The figures are very impressive. By the end of this year, India will cater to 66 per cent of the Business Processing Outsourcing (BPO) industry worldwide. Revenue will shoot up to $ 13.8 billion and the government is working furiously on legislation on data privacy. And why is India such a sought-after BPO hub? Simple, costs are nominal and there is abundant skilled manpower. But the flip side is the conditions under which people work in this industry. The recent rape and murder of a BPO woman employee in Pune by the taxi driver dropping her home is indicative of just how unregulated this booming industry is. This is not the first time that such gruesome incidents have taken place. A woman was similarly killed earlier in Bangalore, the nerve-centre of the BPO industry.
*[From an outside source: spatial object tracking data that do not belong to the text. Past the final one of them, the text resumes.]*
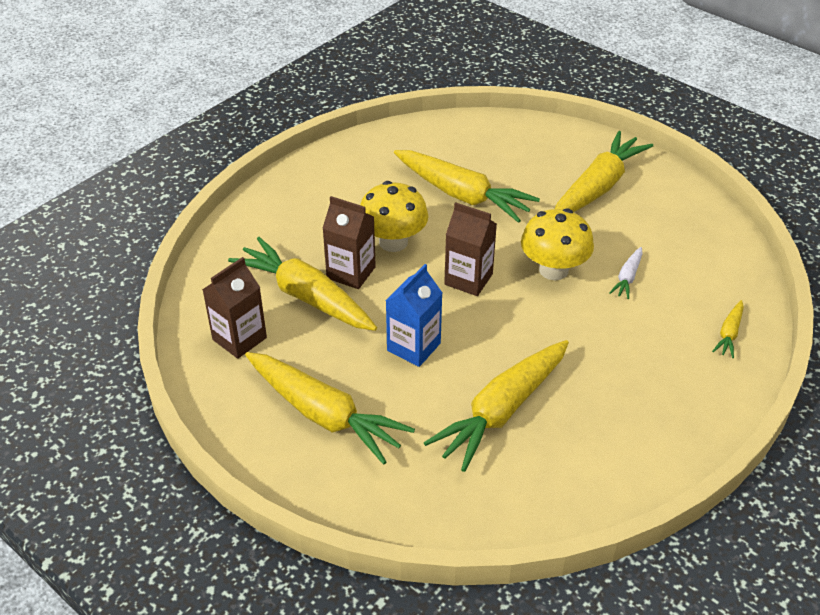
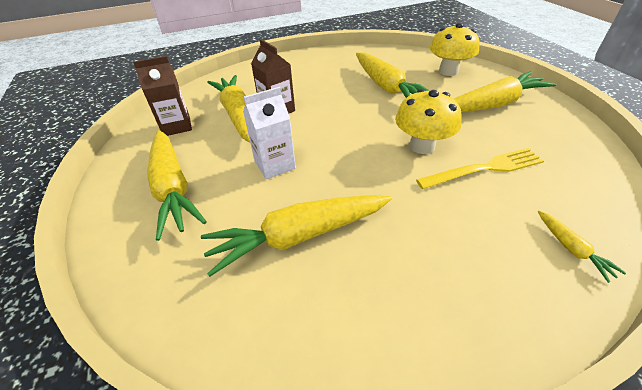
camera: 30 degrees right, 0 degrees up
yellow mushroom [360,181,428,252] -> yellow mushroom moved to [430,23,480,76]
blue carton [386,264,442,367] -> white carton [243,87,296,179]
brown carton [444,202,497,296] -> none
white carrot [609,247,643,299] -> yellow fork [416,148,544,189]
yellow carrot [712,300,744,358] -> yellow carrot turned 75 degrees counterclockwise [538,210,626,283]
Given the low operating margins, it makes economic sense for the industry to upgrade its infrastructure and introduce better working conditions for its staff.
The main concern in India is the high attrition rate among employees. The practice so far has been to fill vacancies with fresh out-of-school or college novices rather than try to retain experienced hands. This will cost dearly in the long-run. Lack of flexibility in working hours and stress are the main reasons why people give up this profession. And, for women who have been a driving force in the industry, the safety angle. It is bad enough that there are negative perceptions abroad about the India BPO sector on account of the fact that it has taken away jobs from those countries. But given the haphazard manner in which the industry is run, such negative perceptions are gaining ground here. This could well spell an end to the flow of abundant and cheap labour that keeps the industry going. This is a worrying thought for a sector that is slated to employ 600,000 by the end of this year. The government, always eager to meddle in the private sector, has been inexplicably tardy when it comes to the BPO sector.
But irrespective of the government, BPO firms have to put in place stringent screening of transport facilities and satisfactory working conditions. The industry’s USP has been cost-effective quality of work. If the best talent stays away, India could well lose out to other Asian countries, especially China, that have been hoping to make inroads into the business. The ghastly murder in Pune should serve as a wake-up call.